Although you ask for a mutable type, let me suggest that you use an immutable data structure and that you pass successive versions to your functions as an argument.
Regarding which data structure to use,
There is an implementation of red-black trees at Kent
If you have integer keys, Data.IntMap is extremely efficient.
If you have string keys, the bytestring-trie package from Hackage looks very good.
The problem is that I cannot use (or I don't know how to) use a non-mutable type.
If you're lucky, you can pass your table data structure as an extra parameter to every function that needs it. If, however, your table needs to be widely distributed, you may wish to use a state monad where the state is the contents of your table.
If you are trying to memoize, you can try some of the lazy memoization tricks from Conal Elliott's blog, but as soon as you go beyond integer arguments, lazy memoization becomes very murky—not something I would recommend you try as a beginner. Maybe you can post a question about the broader problem you are trying to solve? Often with Haskell and mutability the issue is how to contain the mutation or updates within some kind of scope.
It's not so easy learning to program without any global mutable variables.

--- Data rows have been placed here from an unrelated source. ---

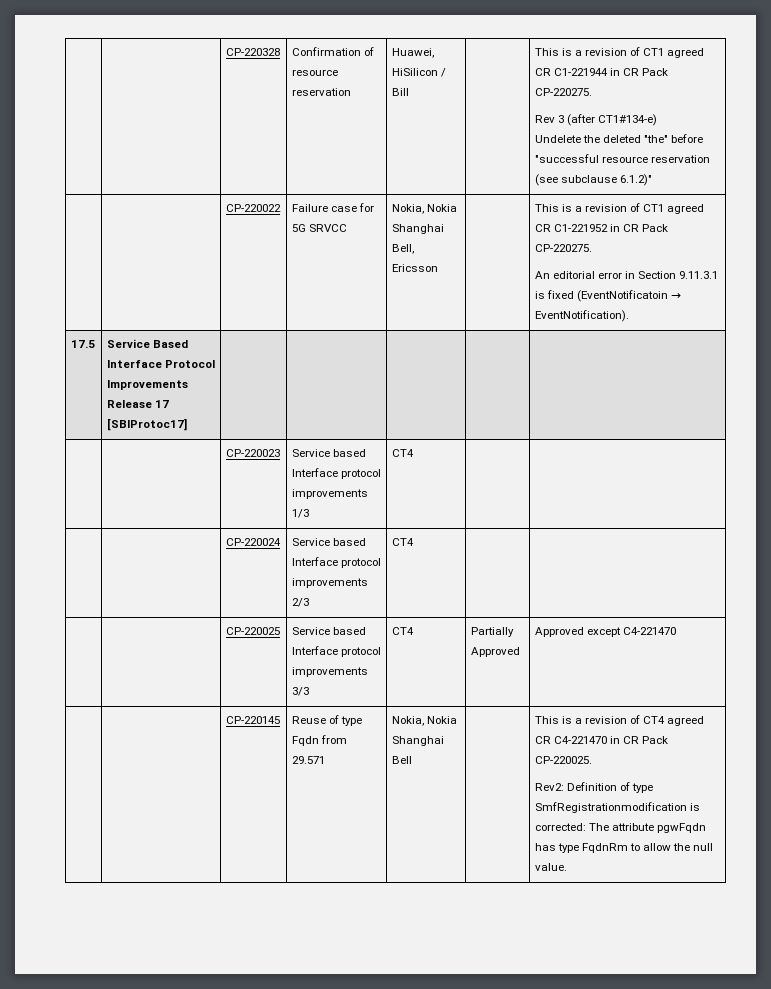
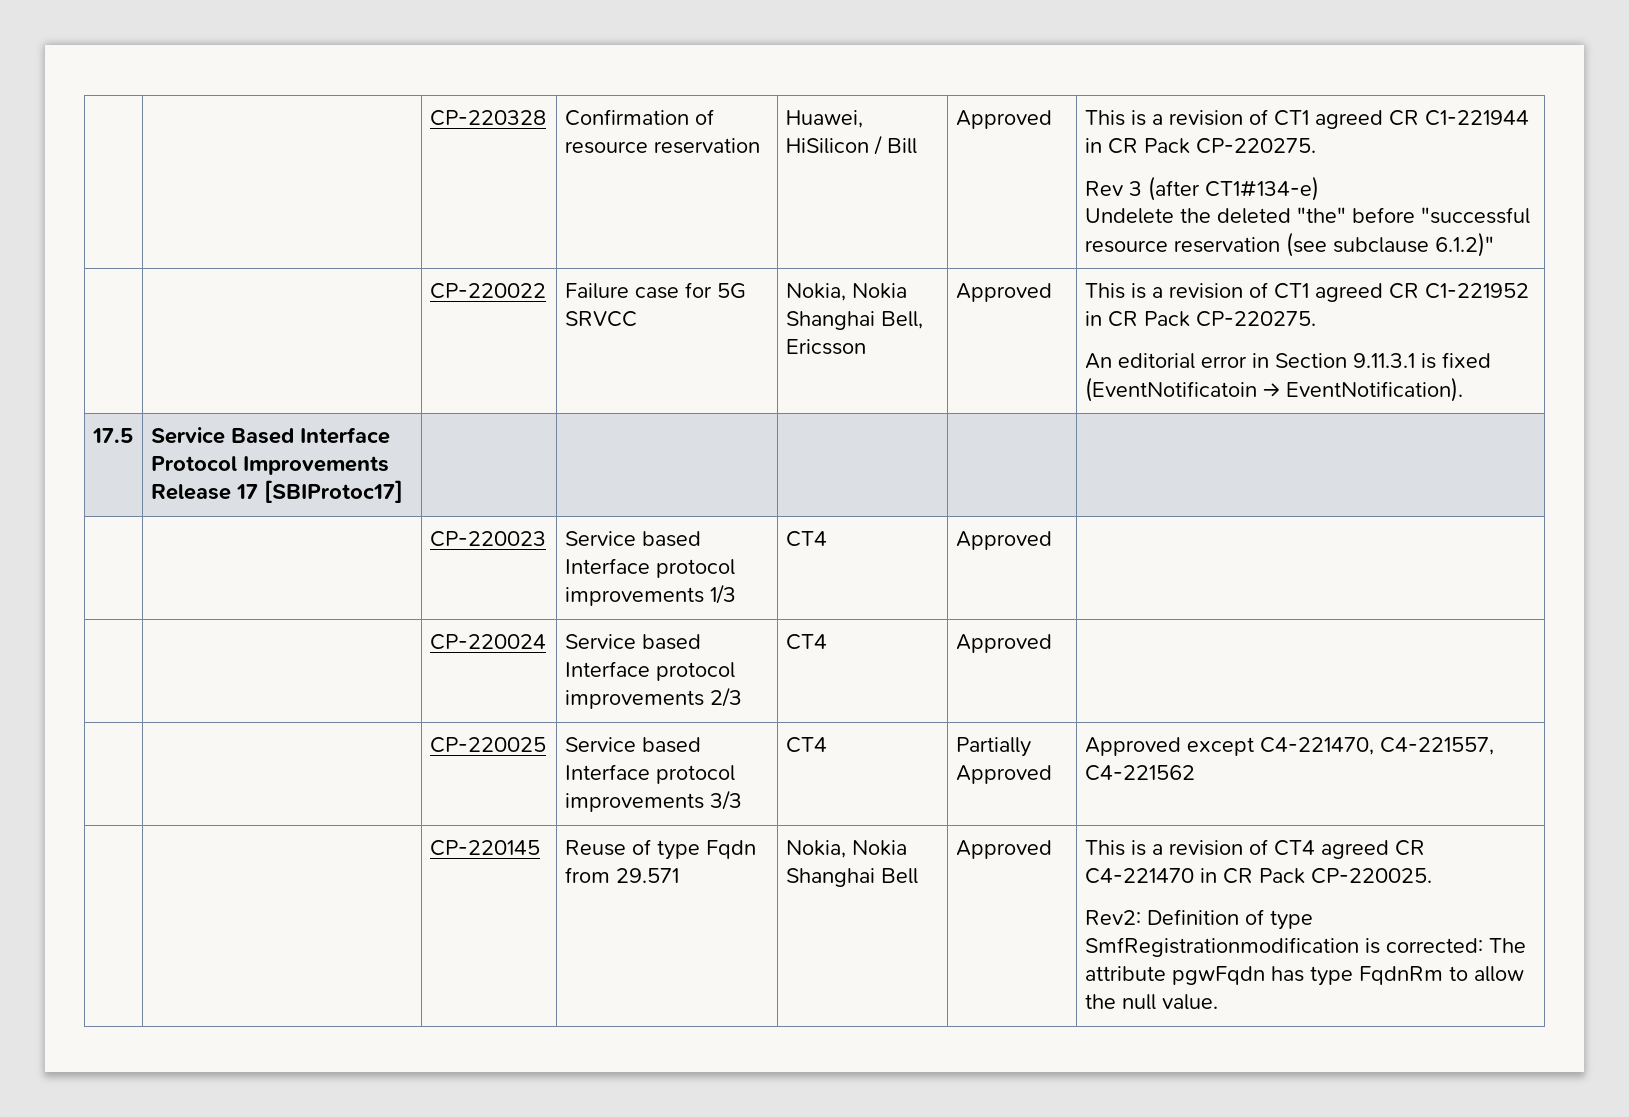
(409, 92) none -> [955,110,1052,129] Approved
(438, 268) none -> [955,283,1052,302] Approved
(414, 453) none -> [955,531,1052,550] Approved
(414, 542) none -> [955,634,1052,653] Approved
[622,627,676,635] C4-221470 -> [1259,737,1494,755] [1084,765,1195,781] C4-221470, C4-221557, C4-221562
(412, 760) none -> [955,840,1052,859] Approved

If I read your comments right, then you have a structure with possibly ~500k total values to compute. The computations are expensive, so you want them done only once, and on subsequent accesses, you just want the value without recomputation.
In this case, use Haskell's laziness to your advantage! ~500k is not so big: Just build a map of all the answers, and then fetch as needed. The first fetch will force computation, subsequent fetches of the same answer will reuse the same result, and if you never fetch a particular computation - it never happens!
You can find a small implementation of this idea using 3D point distances as the computation in the file PointCloud.hs. That file uses Debug.Trace to log when the computation actually gets done:
> ghc --make PointCloud.hs
[1 of 1] Compiling Main ( PointCloud.hs, PointCloud.o )
Linking PointCloud ...
> ./PointCloud
(1,2)
(<calc (1,2)>)
Just 1.0
(1,2)
Just 1.0
(1,5)
(<calc (1,5)>)
Just 1.0
(1,2)
Just 1.0
Are there any other options?
A mutable reference to a purely functional dictionary like Data.Map.